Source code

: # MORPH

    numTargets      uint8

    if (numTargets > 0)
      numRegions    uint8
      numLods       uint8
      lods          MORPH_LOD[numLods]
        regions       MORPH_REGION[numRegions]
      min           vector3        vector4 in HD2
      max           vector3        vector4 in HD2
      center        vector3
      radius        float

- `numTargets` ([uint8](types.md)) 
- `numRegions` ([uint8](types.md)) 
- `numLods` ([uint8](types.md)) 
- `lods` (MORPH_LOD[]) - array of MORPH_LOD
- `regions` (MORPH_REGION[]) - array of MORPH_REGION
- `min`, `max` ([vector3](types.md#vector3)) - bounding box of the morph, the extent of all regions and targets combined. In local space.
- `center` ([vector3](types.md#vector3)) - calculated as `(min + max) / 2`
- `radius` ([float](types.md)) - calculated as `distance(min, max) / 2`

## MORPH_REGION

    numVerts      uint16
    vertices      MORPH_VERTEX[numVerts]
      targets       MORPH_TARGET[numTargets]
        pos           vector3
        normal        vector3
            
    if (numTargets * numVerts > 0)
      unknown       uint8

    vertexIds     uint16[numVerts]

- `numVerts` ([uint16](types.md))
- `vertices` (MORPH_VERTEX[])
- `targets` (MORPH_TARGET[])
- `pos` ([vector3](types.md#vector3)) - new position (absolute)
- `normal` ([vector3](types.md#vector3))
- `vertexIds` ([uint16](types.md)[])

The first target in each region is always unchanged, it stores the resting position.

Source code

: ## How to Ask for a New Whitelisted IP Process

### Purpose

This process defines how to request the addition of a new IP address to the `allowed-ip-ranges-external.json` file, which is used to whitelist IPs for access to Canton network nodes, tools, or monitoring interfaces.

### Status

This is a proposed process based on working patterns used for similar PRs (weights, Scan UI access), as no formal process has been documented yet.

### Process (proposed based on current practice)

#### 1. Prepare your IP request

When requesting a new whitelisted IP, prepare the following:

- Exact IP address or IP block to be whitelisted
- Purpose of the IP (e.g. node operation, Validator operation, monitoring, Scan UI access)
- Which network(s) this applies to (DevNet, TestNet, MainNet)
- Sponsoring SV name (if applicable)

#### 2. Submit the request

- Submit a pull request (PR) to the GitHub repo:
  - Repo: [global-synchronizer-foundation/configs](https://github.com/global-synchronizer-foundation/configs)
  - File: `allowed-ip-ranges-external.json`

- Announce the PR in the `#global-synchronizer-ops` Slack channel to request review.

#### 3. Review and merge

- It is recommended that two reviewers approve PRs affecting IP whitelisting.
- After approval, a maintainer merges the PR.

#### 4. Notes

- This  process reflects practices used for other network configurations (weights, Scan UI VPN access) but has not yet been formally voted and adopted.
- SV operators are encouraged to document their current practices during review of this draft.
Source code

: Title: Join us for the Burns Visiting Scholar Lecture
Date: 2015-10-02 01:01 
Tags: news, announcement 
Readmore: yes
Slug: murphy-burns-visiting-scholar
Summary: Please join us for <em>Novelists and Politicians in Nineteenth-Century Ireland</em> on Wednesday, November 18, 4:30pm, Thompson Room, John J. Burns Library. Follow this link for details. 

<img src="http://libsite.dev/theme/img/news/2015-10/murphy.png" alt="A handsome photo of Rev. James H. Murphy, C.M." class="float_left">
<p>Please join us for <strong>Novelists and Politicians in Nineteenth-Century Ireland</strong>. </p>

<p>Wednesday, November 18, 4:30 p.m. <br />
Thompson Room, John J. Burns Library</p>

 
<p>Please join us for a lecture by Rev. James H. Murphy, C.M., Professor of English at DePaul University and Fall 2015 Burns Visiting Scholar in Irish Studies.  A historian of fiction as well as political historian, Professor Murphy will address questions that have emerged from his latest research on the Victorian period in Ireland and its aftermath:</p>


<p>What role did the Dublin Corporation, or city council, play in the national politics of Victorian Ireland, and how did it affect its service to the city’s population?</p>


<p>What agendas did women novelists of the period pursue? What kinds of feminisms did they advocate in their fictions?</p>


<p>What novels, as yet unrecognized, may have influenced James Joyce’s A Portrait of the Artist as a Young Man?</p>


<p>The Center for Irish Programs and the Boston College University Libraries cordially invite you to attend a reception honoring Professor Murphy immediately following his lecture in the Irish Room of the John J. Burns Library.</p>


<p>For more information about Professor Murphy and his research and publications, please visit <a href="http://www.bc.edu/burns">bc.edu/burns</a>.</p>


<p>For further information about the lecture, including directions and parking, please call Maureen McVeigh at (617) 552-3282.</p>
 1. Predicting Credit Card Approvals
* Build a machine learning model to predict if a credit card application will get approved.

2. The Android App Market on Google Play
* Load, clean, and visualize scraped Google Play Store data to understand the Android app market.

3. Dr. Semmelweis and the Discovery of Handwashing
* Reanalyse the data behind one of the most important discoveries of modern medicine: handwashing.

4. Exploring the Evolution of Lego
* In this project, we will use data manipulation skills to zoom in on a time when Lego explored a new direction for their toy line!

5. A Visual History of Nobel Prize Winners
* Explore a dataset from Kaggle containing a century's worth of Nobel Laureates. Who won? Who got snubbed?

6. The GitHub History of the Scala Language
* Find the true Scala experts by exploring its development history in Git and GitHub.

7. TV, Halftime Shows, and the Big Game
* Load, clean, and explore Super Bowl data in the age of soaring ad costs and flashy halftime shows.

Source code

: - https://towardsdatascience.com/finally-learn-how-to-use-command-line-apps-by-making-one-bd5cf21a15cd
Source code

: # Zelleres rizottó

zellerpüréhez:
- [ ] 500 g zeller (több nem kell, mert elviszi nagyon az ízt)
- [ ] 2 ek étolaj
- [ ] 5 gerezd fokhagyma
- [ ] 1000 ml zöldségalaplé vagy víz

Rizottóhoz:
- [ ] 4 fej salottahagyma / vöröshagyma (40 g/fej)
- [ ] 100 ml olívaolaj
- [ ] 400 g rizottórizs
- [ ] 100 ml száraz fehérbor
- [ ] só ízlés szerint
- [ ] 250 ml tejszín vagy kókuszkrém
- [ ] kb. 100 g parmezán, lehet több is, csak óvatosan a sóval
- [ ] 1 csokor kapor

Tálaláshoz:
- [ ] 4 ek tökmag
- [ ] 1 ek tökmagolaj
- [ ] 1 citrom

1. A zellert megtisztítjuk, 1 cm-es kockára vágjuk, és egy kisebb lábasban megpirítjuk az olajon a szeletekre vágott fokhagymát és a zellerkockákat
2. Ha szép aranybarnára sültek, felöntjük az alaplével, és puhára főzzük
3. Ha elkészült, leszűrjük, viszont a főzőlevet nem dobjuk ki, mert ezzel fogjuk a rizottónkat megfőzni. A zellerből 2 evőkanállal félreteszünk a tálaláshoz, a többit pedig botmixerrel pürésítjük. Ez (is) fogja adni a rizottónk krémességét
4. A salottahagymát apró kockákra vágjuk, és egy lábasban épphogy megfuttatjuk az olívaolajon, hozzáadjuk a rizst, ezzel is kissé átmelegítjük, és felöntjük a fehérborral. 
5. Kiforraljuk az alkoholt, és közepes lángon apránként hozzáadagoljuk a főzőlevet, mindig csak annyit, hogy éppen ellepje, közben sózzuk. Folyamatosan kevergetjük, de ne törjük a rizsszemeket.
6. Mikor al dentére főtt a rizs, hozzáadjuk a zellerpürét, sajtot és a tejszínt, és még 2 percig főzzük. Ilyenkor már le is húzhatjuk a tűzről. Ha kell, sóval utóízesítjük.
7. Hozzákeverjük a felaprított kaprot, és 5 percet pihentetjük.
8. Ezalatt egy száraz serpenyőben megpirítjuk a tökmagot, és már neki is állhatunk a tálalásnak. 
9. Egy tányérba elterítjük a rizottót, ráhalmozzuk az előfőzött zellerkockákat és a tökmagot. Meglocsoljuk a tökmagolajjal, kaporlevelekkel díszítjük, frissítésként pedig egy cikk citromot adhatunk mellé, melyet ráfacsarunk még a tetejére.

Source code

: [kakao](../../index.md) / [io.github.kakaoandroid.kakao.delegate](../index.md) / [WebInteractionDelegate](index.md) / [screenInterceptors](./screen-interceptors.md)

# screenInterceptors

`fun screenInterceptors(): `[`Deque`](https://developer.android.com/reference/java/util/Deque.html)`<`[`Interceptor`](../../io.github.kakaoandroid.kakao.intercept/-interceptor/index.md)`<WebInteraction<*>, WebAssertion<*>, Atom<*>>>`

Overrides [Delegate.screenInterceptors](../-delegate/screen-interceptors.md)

··········

**What you should do**
Scan the records for lines that hold "Wednesday", and reproduce each one you find.

**Exercise output**
Summary: Please join us for <em>Novelists and Politicians in Nineteenth-Century Ireland</em> on Wednesday, November 18, 4:30pm, Thompson Room, John J. Burns Library. Follow this link for details. 
<p>Wednesday, November 18, 4:30 p.m. <br />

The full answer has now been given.